• Given exercise
Copy the data below line for line, word for word, but leave the pictures out.
(begin)
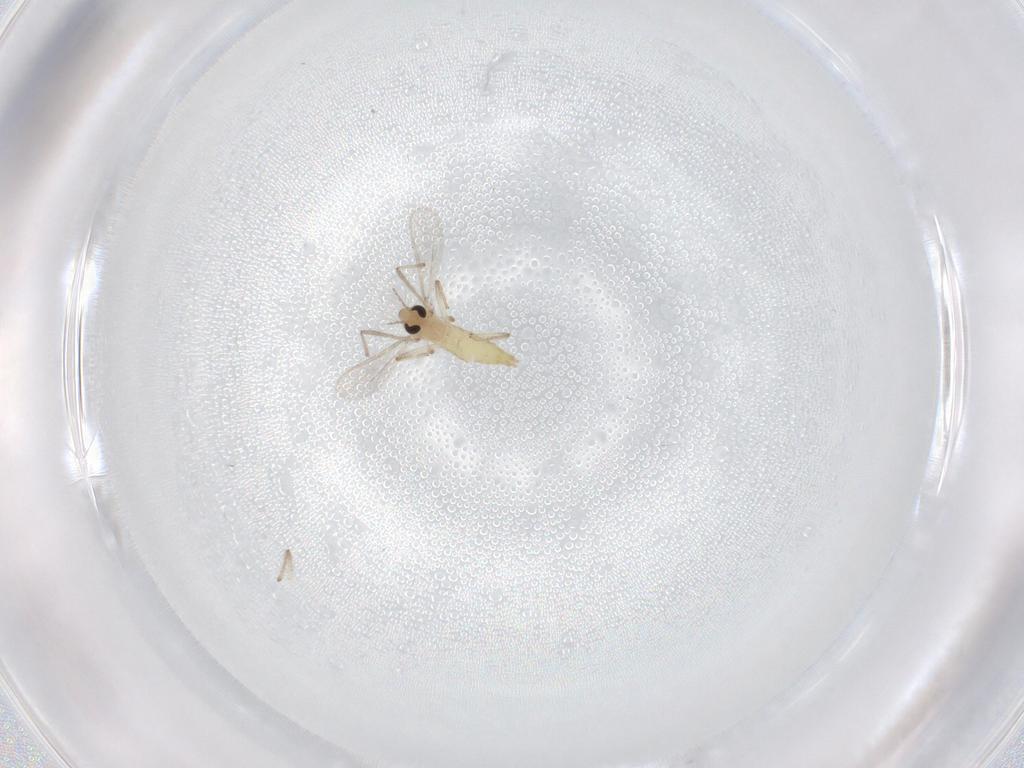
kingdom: Animalia
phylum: Arthropoda
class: Insecta
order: Diptera
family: Chironomidae
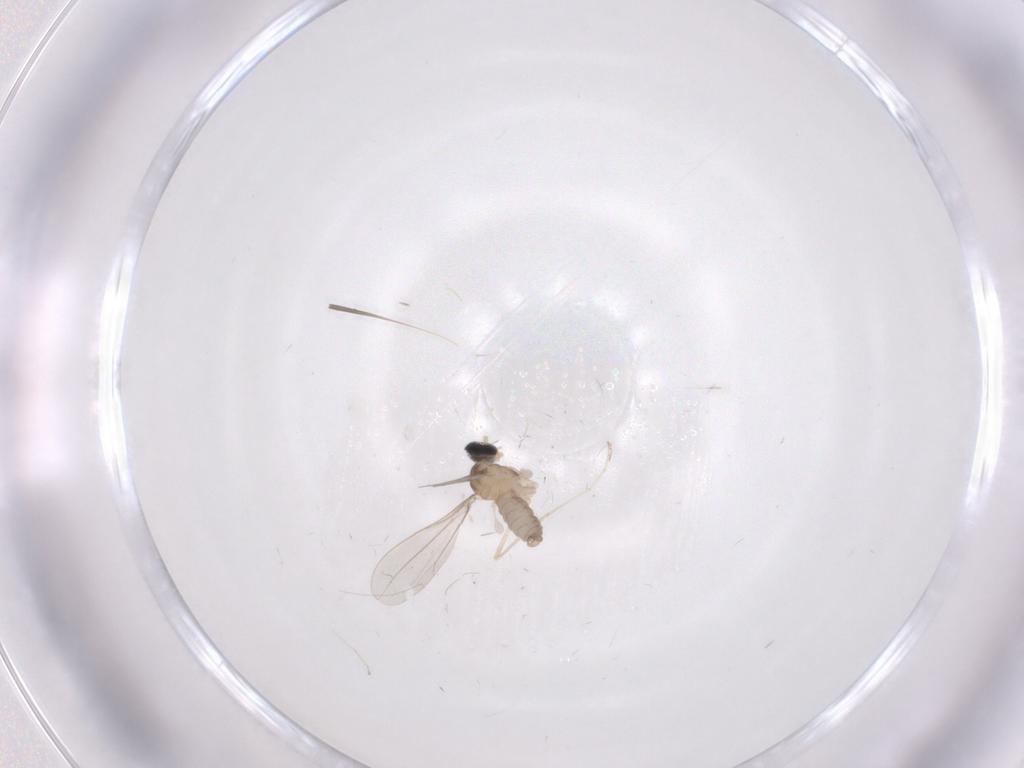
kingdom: Animalia
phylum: Arthropoda
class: Insecta
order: Diptera
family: Cecidomyiidae
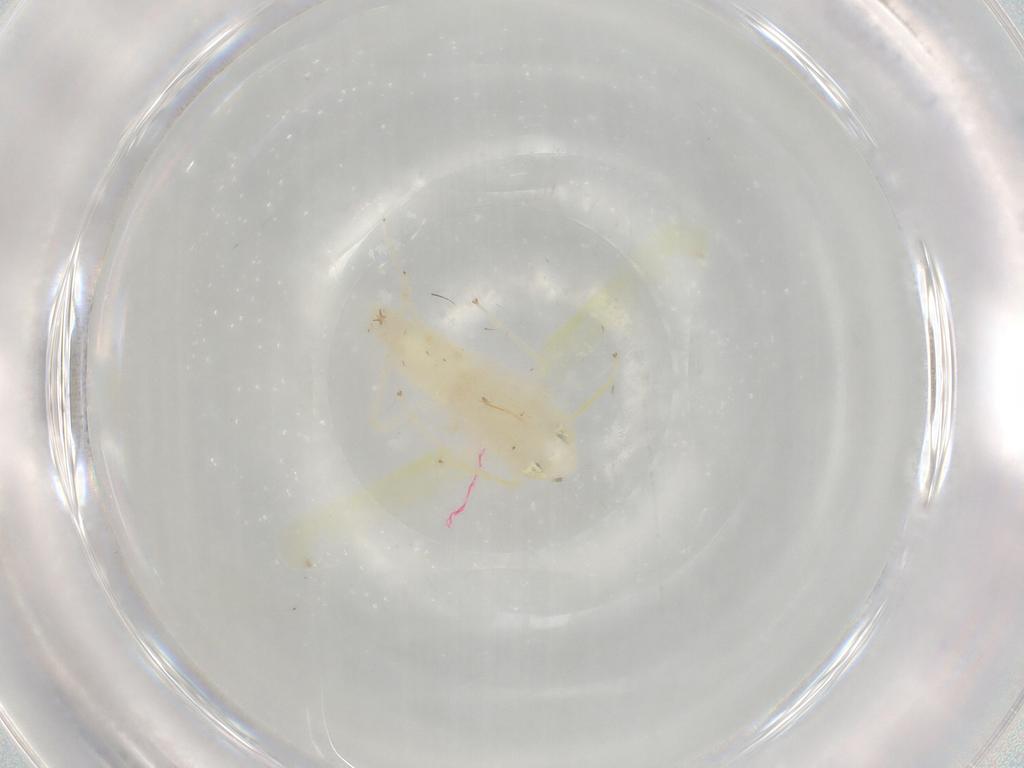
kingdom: Animalia
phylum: Arthropoda
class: Insecta
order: Hemiptera
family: Cicadellidae
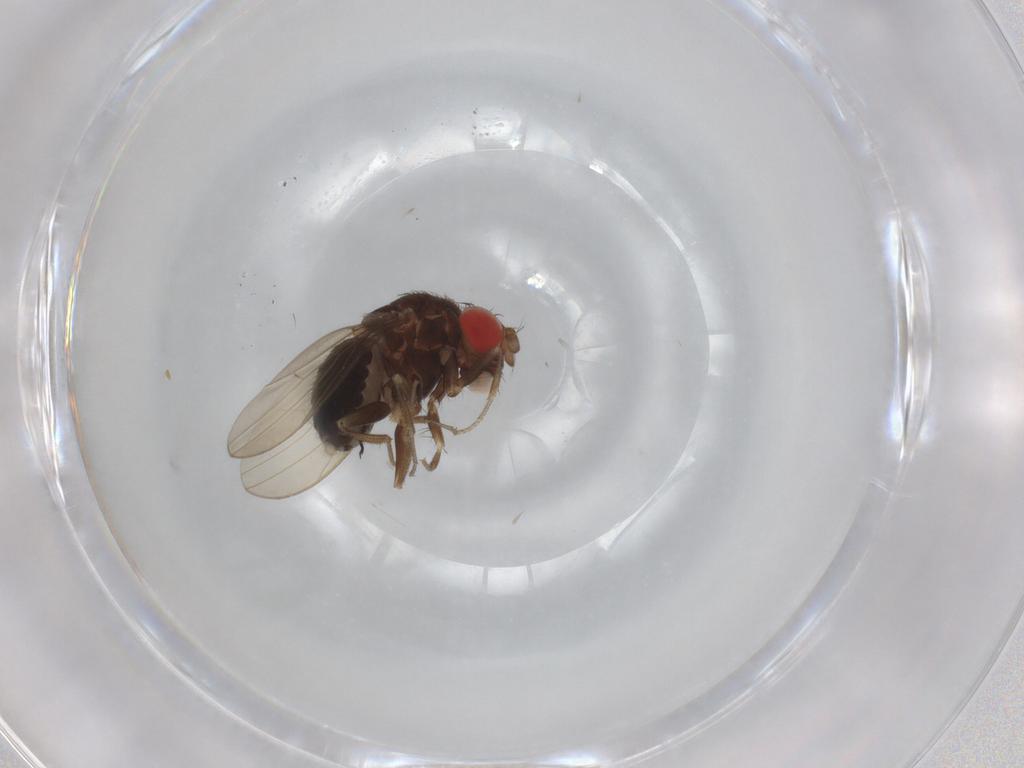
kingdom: Animalia
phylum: Arthropoda
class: Insecta
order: Diptera
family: Drosophilidae
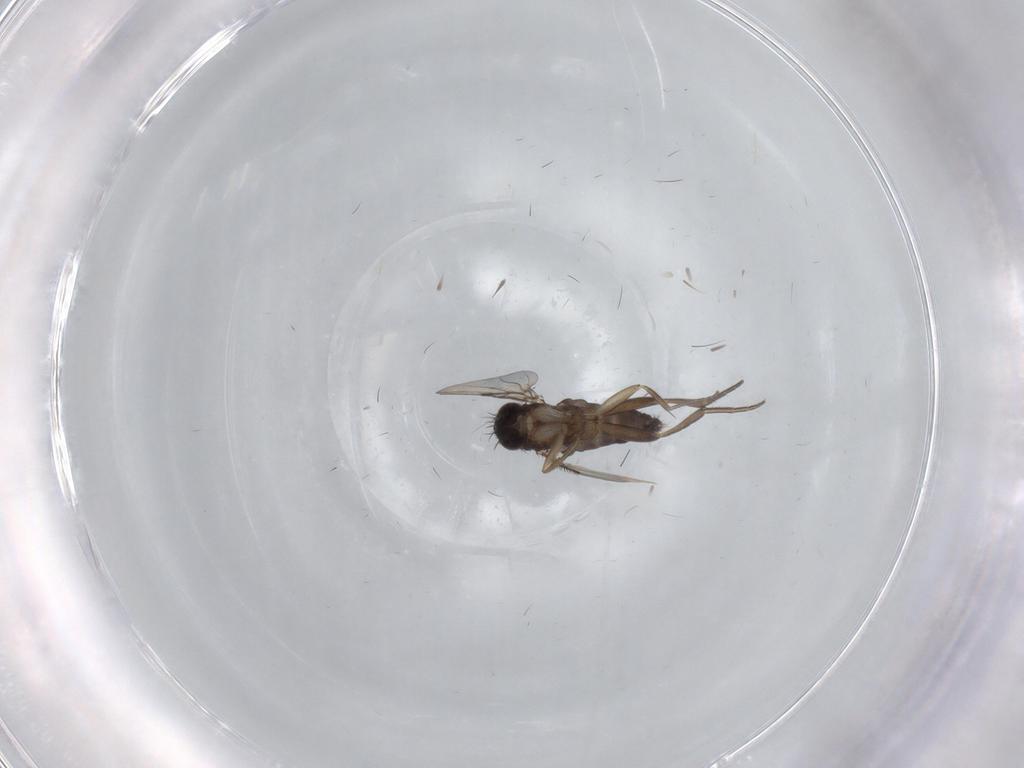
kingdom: Animalia
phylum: Arthropoda
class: Insecta
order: Diptera
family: Phoridae
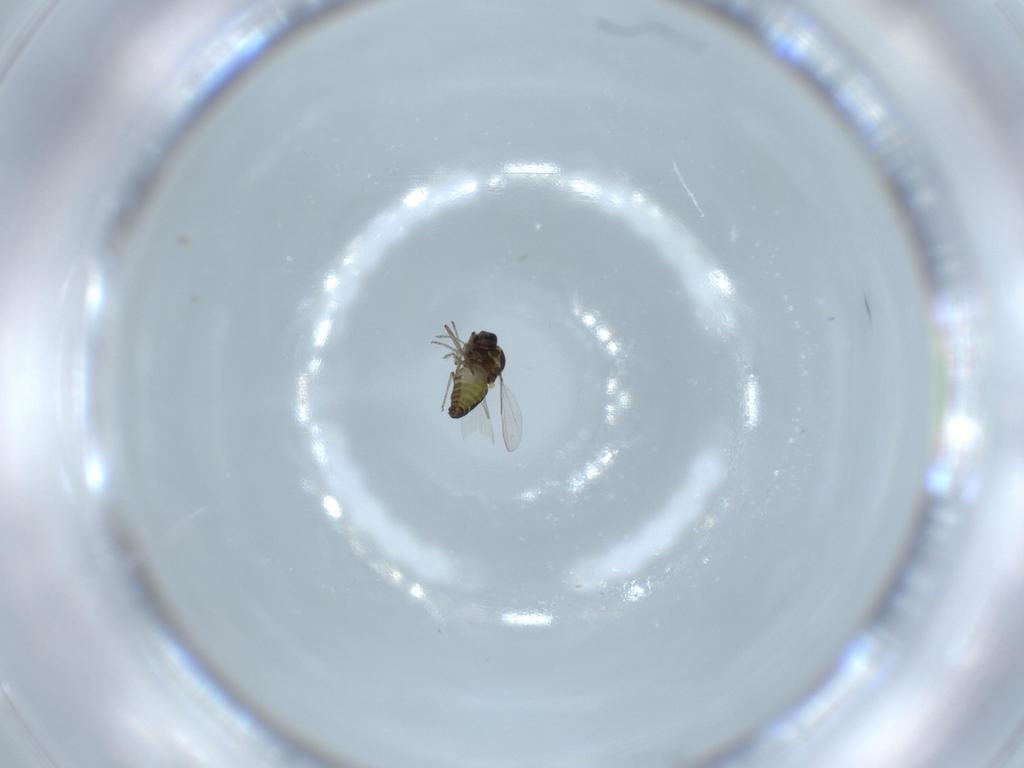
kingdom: Animalia
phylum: Arthropoda
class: Insecta
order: Diptera
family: Ceratopogonidae
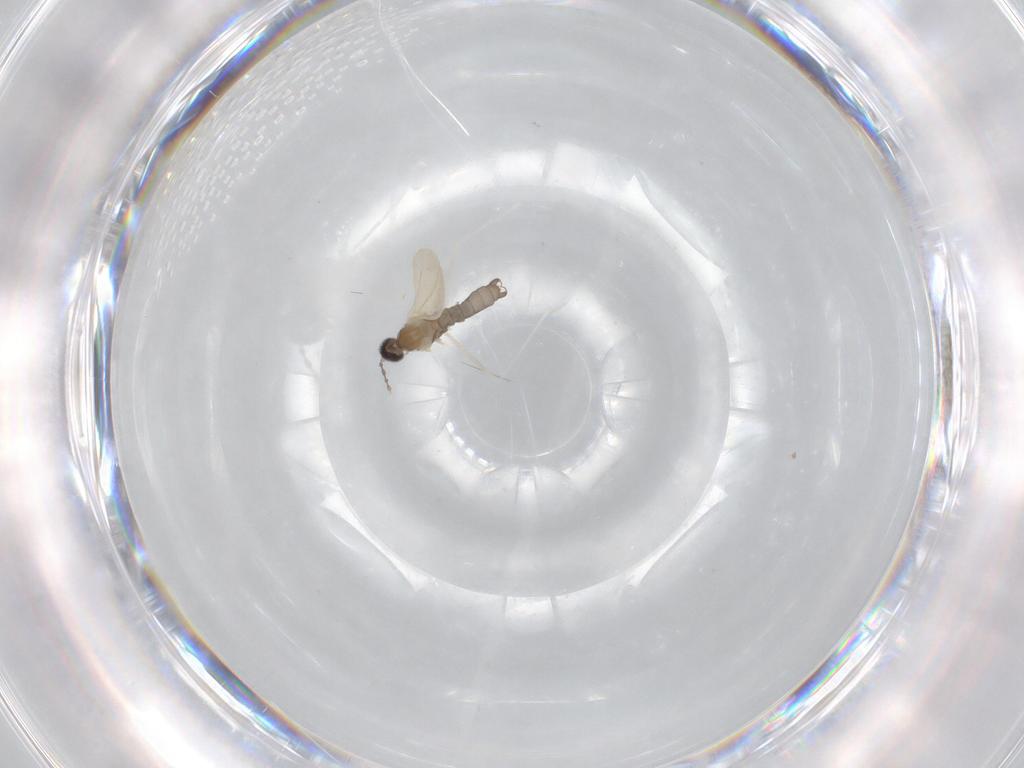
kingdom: Animalia
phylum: Arthropoda
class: Insecta
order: Diptera
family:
(end)
• Output
kingdom: Animalia
phylum: Arthropoda
class: Insecta
order: Diptera
family: Chironomidae
kingdom: Animalia
phylum: Arthropoda
class: Insecta
order: Diptera
family: Cecidomyiidae
kingdom: Animalia
phylum: Arthropoda
class: Insecta
order: Hemiptera
family: Cicadellidae
kingdom: Animalia
phylum: Arthropoda
class: Insecta
order: Diptera
family: Drosophilidae
kingdom: Animalia
phylum: Arthropoda
class: Insecta
order: Diptera
family: Phoridae
kingdom: Animalia
phylum: Arthropoda
class: Insecta
order: Diptera
family: Ceratopogonidae
kingdom: Animalia
phylum: Arthropoda
class: Insecta
order: Diptera
family:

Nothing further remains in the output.